You might be saying to yourself, "Sure, but now Slattery has to pay off the settlement and face a barrage of litigation, right?"

You'd be so very wrong. In fact, as the Palm Beach Post points out, the bankruptcy filing provided a shield for Slattery. It included a clause that prevented any of the investment firms from suing Slattery or TA Associates, even though some companies argue the loan was provided under "false pretenses." (One of the investors, Voya, has sued TA Associates and Slattery anyway).

Even after paying off the government, TA Associates and Slattery are still left with nearly $1 billion in loans that they funneled to themselves once the loan came through. Slattery gets to keep his mansions, including one in Florida worth $5 million. He gets to keep his extensive collection of vintage airplanes, as described by the San Diego Tribune. All told, he gets to dust himself off and walk away from the entire mess not just unscathed, but with his pockets filled to the brim.  
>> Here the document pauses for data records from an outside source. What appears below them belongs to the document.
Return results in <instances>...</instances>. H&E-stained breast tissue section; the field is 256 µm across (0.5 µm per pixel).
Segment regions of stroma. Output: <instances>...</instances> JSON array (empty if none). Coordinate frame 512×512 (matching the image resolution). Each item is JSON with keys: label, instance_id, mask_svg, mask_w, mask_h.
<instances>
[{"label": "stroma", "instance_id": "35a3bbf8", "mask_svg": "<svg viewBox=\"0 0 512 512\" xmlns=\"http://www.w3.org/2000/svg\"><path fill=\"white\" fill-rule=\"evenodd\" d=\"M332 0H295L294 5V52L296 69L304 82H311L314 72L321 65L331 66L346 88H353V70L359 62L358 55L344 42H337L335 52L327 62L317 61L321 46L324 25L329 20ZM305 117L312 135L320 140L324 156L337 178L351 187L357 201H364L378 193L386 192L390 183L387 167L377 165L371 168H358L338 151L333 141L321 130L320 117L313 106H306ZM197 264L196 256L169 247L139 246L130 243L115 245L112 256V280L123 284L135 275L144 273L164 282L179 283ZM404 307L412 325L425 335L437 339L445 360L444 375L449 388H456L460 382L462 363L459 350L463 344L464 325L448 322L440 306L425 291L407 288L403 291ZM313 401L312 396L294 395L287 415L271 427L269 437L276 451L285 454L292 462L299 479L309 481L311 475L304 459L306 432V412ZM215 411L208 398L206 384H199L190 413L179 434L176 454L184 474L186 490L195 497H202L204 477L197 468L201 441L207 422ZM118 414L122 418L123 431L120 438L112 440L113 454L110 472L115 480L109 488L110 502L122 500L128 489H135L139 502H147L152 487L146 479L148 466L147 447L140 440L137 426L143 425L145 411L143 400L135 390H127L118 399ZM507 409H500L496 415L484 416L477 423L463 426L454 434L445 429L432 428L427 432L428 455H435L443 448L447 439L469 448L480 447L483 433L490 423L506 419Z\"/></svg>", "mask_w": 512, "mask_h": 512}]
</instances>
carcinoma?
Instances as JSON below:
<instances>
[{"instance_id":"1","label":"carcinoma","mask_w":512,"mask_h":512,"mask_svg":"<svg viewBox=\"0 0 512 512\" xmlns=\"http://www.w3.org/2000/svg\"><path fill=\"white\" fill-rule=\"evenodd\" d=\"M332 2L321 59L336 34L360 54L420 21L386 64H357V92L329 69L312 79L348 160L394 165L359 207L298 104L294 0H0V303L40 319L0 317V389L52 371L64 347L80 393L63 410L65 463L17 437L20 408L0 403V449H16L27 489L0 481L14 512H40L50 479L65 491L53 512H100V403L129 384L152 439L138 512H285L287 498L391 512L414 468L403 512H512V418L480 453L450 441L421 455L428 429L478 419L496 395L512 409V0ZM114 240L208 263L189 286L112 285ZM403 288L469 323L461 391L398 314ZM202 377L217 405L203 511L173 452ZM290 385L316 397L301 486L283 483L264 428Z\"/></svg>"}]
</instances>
Back in 2011, Slattery admitted he didn't think much of the Ernst & Young award initially. But he quickly realized his story could be an inspiration to "encourage other people who may feel they've had a bad time or been thrown a blow, especially people over 50, that it's not over," he told San Diego Source. "You can still go out there and use your skills, and kick some butt, and good things can happen."